Rte_flow commands are anchored to the incoming port. It is possible to create groups of flow entries and chain them. Even if a flow entry is not the first in the chain, not in group-0, it must still be anchored to the incoming port. That group-0 has performance limitations.
Flow insertion rate is limited in group-0. To bypass that limitation, you can install a default flow in group-0 to “jump to group-1” and then program the app’s steering flows in group-1.
Flow deletion
The flow creation API returns a flow pointer that must be cached for subsequent flow deletion.
rc = rte_flow_destroy(port_id, flow_ptr, &error);
The FRR-PBR daemon manages the state machine for resolving and adding or deleting PBR flows.

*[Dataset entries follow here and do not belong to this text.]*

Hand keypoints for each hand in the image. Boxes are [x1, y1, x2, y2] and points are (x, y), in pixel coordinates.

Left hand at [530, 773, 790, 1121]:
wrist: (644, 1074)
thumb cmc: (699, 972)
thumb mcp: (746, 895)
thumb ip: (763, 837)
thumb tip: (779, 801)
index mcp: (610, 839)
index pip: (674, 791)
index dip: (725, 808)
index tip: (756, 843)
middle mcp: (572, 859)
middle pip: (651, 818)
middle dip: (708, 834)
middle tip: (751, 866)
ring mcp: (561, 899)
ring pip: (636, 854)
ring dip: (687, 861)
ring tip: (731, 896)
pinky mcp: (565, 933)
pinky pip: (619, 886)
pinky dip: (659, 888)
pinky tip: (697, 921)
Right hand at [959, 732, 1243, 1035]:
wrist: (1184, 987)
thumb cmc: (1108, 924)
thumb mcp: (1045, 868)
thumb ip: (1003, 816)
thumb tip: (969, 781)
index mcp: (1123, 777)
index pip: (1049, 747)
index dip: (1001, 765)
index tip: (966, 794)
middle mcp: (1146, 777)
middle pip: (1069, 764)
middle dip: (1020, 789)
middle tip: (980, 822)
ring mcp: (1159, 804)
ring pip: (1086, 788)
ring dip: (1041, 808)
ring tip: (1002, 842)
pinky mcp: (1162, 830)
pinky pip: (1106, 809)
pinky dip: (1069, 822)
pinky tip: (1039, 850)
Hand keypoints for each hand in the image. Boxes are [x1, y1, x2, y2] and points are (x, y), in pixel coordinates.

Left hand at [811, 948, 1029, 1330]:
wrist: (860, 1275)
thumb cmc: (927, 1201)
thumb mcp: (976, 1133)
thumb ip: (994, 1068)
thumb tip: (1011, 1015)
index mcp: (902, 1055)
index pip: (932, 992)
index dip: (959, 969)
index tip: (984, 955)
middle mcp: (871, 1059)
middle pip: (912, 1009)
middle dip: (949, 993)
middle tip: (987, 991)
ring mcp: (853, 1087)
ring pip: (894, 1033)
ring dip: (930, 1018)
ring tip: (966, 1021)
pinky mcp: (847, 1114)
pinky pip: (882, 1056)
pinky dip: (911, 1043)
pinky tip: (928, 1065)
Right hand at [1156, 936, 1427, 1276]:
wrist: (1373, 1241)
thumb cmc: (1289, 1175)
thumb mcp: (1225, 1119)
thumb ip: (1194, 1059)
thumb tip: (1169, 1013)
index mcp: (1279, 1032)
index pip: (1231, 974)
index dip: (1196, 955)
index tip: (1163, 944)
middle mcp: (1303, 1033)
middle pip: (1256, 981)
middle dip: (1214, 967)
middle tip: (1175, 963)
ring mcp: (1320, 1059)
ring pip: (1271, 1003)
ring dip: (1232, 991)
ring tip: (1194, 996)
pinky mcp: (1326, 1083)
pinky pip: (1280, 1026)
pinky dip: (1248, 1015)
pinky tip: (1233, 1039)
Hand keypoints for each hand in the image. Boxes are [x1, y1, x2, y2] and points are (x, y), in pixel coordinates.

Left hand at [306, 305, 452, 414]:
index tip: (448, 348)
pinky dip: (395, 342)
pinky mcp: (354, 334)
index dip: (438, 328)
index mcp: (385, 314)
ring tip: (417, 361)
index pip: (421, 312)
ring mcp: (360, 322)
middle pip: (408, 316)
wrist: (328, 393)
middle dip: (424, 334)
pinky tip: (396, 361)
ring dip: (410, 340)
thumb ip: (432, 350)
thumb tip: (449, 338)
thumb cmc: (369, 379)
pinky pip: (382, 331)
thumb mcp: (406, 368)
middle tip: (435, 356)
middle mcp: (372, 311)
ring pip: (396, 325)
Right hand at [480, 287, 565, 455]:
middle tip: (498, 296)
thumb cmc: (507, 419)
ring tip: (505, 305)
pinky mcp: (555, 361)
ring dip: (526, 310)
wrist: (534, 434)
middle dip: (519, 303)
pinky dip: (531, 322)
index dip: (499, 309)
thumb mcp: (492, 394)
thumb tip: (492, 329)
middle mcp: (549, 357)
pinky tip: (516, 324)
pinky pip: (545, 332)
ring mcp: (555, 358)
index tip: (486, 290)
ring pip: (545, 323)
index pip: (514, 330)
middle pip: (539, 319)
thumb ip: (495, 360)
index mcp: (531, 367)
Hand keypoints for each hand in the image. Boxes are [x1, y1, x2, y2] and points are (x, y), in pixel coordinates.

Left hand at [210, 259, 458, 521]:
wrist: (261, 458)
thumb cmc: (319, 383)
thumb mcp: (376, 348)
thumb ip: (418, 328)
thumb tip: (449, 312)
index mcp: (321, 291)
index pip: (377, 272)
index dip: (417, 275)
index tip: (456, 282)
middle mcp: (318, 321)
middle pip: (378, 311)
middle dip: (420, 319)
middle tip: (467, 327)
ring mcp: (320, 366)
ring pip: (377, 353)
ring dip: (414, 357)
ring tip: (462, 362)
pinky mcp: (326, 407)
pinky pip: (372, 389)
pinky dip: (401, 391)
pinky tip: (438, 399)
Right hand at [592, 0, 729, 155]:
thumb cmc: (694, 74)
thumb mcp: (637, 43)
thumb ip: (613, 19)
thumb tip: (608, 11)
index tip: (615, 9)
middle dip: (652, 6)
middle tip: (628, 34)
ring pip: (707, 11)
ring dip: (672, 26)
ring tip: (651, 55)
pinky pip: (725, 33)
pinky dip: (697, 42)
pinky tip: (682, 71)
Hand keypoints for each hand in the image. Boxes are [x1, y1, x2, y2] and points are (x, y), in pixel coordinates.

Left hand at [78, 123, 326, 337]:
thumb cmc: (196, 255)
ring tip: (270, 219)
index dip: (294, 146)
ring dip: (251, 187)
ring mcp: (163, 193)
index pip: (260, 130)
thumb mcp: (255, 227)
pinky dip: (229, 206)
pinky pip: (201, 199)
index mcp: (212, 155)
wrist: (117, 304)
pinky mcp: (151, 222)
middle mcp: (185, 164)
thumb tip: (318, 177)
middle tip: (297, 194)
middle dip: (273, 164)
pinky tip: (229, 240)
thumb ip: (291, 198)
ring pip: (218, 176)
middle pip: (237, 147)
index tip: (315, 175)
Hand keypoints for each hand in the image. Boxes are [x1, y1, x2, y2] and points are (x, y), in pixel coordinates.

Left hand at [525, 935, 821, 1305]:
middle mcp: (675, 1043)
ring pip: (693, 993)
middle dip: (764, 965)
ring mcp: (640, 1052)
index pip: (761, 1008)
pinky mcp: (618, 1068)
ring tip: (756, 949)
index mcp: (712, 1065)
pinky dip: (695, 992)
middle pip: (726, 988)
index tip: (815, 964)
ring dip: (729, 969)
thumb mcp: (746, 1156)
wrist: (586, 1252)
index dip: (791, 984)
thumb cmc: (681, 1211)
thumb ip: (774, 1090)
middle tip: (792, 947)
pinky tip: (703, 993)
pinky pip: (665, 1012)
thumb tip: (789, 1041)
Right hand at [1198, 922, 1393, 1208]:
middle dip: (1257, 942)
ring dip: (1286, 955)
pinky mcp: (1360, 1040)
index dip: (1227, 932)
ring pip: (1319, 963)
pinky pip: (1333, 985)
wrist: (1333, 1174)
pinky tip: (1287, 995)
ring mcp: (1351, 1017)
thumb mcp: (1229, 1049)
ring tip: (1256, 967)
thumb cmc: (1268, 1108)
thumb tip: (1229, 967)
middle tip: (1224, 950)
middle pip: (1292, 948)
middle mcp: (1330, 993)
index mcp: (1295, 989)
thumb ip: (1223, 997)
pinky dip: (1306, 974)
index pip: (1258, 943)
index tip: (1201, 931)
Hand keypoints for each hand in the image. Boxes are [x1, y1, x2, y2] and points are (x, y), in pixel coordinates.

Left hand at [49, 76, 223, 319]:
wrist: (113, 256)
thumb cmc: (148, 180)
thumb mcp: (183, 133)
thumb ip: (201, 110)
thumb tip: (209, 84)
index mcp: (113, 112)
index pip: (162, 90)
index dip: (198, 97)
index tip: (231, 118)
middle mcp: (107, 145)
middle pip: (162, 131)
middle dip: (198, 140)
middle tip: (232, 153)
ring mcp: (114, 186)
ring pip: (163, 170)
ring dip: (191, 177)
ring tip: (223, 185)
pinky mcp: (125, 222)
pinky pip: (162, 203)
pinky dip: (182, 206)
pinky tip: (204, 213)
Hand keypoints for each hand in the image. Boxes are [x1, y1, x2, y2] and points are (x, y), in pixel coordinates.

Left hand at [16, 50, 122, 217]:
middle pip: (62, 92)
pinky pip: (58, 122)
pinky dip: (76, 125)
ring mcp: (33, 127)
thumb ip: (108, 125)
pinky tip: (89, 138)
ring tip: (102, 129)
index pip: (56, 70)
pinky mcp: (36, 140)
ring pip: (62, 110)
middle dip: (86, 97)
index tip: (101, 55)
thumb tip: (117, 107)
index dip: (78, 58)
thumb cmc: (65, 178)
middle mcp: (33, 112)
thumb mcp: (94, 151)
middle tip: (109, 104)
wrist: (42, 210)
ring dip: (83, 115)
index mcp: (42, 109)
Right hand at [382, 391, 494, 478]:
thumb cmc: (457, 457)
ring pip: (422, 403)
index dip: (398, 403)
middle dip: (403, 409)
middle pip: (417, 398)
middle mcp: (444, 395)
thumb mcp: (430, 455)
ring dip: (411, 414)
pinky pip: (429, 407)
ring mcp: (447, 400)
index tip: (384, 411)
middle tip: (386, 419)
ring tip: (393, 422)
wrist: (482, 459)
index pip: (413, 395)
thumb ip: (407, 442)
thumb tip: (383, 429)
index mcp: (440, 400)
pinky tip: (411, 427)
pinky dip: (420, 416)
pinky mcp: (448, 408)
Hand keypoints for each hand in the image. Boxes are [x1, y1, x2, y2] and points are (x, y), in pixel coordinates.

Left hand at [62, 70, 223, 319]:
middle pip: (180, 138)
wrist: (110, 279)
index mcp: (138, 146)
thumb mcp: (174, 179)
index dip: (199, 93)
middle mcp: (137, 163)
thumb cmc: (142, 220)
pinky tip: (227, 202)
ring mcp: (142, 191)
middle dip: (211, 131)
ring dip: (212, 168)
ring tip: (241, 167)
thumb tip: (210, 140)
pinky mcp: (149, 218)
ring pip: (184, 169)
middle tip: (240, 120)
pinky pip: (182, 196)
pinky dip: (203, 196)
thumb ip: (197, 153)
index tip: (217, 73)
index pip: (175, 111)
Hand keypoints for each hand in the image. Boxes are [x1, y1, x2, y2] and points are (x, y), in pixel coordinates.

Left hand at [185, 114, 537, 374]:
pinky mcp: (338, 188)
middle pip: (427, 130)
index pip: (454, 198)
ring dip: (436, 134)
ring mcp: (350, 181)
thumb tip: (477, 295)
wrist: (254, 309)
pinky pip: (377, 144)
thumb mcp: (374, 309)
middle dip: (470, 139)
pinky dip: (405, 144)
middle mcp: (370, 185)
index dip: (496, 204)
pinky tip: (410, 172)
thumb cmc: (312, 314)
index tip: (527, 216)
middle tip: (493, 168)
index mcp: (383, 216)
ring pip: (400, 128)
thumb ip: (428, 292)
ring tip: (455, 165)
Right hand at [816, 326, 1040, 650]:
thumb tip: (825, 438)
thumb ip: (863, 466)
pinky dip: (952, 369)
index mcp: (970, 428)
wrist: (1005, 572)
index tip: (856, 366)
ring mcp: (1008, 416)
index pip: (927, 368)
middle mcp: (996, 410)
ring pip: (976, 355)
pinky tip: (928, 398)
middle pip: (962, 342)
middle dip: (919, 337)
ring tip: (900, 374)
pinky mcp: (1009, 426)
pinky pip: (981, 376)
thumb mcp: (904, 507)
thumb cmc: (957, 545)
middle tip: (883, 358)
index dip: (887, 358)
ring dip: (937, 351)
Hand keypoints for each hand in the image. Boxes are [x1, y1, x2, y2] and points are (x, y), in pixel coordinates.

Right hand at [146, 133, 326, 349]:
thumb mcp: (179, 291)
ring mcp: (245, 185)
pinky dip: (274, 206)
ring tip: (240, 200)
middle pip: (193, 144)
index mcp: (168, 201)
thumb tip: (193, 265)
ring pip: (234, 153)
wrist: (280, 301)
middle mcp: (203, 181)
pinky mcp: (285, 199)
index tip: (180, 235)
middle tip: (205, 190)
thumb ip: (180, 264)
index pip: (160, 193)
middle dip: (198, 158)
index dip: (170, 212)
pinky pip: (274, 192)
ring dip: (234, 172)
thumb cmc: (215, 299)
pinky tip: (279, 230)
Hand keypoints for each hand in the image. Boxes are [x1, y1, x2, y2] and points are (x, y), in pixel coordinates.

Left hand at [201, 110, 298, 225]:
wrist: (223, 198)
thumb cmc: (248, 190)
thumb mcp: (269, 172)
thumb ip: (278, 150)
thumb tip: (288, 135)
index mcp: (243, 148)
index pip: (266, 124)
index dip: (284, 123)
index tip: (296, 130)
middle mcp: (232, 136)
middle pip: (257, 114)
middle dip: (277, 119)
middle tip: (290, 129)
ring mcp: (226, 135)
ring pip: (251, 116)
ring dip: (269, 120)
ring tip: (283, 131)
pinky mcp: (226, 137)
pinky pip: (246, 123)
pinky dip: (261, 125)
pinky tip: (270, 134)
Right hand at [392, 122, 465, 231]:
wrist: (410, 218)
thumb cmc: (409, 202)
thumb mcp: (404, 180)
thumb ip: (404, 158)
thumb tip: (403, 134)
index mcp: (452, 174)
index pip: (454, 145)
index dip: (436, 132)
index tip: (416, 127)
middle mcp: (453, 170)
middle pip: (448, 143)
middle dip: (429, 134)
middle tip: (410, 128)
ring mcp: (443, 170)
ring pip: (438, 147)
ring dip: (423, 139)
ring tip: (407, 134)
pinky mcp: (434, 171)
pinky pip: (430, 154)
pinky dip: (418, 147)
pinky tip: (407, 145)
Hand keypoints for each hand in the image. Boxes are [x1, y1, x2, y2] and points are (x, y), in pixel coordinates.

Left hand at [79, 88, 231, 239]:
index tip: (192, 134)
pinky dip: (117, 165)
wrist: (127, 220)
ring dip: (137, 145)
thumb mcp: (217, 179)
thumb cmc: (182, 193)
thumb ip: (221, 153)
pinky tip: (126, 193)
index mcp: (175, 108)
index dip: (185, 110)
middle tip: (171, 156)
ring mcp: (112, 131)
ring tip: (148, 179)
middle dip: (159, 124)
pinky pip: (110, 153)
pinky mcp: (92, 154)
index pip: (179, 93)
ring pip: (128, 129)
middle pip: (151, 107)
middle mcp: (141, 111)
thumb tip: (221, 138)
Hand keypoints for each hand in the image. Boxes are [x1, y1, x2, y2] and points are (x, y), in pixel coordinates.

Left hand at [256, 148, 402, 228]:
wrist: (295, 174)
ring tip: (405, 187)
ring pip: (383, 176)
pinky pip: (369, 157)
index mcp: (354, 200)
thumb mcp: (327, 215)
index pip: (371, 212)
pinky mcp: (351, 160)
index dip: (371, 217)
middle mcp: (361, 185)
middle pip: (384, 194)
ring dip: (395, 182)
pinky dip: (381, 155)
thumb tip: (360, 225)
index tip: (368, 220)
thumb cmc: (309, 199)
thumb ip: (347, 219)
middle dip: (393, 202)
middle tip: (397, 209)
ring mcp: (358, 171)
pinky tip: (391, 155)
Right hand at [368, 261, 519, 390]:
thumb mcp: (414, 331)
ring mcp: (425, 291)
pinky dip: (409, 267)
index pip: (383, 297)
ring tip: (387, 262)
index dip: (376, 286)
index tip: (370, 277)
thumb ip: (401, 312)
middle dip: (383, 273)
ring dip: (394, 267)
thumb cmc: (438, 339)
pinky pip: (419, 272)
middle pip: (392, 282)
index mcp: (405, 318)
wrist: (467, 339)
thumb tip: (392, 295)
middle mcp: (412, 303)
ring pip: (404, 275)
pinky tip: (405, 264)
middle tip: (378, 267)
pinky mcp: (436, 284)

So, I didn’t have to age them out using DPDK-native functions.
Flow statistics
At the time of flow creation, I attached a count-action to the flow. That can be used for querying the flow statistics and hits.
Next, I configured the PBR rule to match DNS traffic from VM1 and redirect it to leaf2, using frr.conf.
! interface pf0vf0 pbr-policy test ! pbr-map test seq 1 match src-ip 172.20.0.8/32 match dst-ip 172.30.0.8/32 match dst-port 53 match ip-protocol udp set nexthop 192.168.20.250 !
I sent DNS queries from VM1 to the anycast DNS server.
root@dpu-arm:~# vtysh -c "show dplane dpdk pbr flows" Rules if pf0vf0 Seq 1 pri 300 SRC IP Match 172.20.0.8/32 DST IP Match 172.30.0.8/32 DST Port Match 53 Tableid: 10000 Action: nh: 192.168.20.250 intf: p0 Action: mac: 00:00:5e:00:01:fa DPDK: installed 0x40 DPDK stats: packets 14 bytes 1708 root@dpu-arm:~#
Flow is matched and traffic is forwarded to the destination, leaf2/server2, with the modified packet headers. This can be verified with the counters attached to the flow and through the hardware dumps using mlx_steering_dump.